* [What is needed] Give the total number of lines in the data below that include "shoulder", and nothing else.
== Supplied data ==
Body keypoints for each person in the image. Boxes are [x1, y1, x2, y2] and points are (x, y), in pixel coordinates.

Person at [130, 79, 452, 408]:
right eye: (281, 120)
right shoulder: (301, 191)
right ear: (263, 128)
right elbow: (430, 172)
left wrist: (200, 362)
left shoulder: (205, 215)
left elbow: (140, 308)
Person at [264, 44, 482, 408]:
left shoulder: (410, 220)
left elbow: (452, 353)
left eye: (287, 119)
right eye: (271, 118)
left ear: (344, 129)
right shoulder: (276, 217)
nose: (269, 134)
===
== Supplied data ==
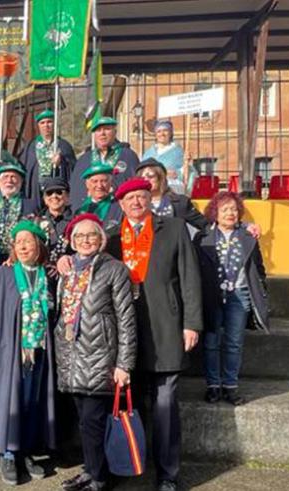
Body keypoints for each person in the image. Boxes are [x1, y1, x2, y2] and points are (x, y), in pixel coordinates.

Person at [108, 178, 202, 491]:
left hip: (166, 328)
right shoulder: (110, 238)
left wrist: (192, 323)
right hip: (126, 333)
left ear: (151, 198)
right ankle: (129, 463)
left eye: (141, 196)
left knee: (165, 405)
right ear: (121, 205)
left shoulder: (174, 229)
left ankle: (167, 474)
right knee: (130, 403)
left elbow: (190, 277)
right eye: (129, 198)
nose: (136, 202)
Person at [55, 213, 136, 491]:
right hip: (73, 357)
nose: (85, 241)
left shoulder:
===
== Supplied data ==
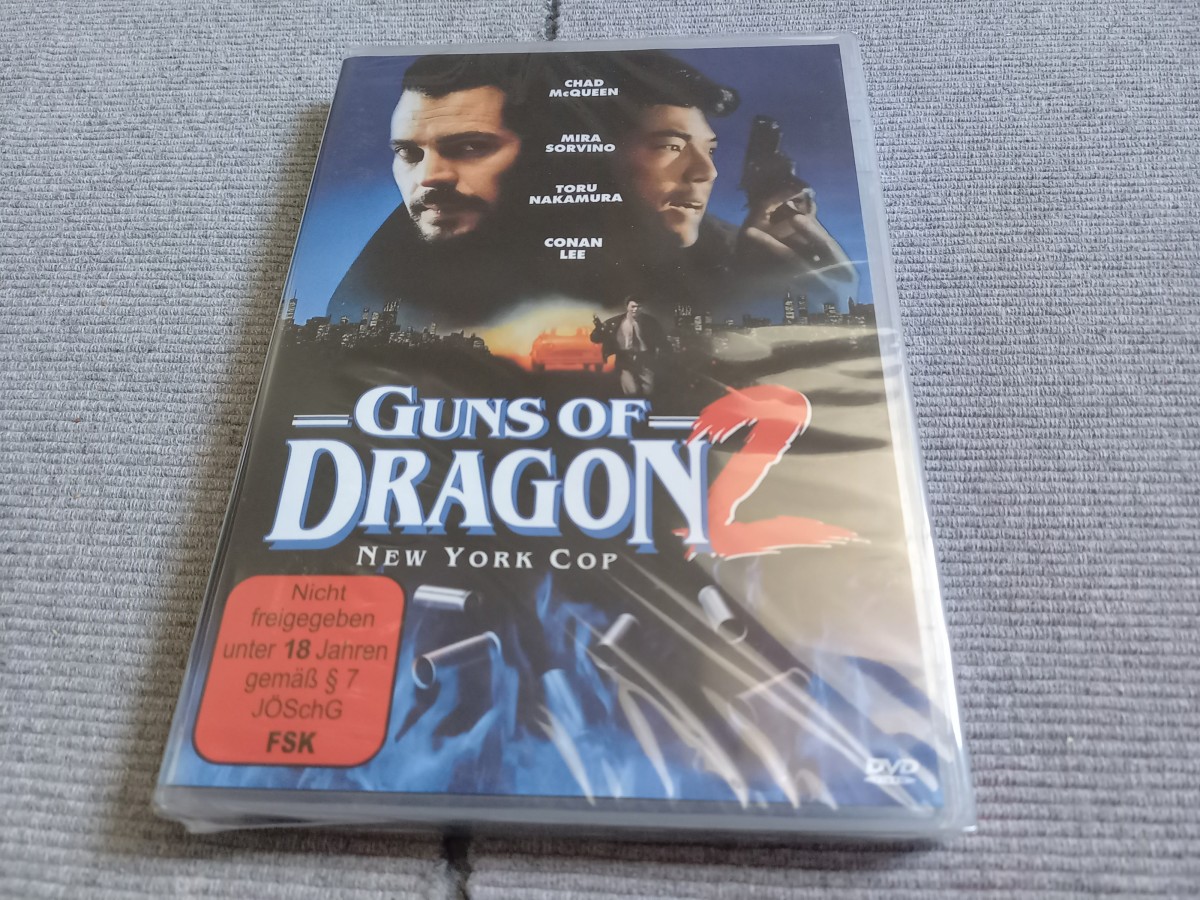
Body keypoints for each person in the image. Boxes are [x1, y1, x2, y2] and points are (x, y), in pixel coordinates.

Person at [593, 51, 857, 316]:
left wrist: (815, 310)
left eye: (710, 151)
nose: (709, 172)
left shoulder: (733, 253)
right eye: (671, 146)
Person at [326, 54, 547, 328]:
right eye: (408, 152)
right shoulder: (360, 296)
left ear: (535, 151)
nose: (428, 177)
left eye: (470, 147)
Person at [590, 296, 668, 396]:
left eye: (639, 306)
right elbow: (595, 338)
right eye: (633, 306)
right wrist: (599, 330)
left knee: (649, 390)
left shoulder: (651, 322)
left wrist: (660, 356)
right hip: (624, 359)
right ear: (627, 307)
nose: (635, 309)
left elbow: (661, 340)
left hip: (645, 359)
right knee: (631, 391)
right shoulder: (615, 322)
===
* [Answer for the task] 11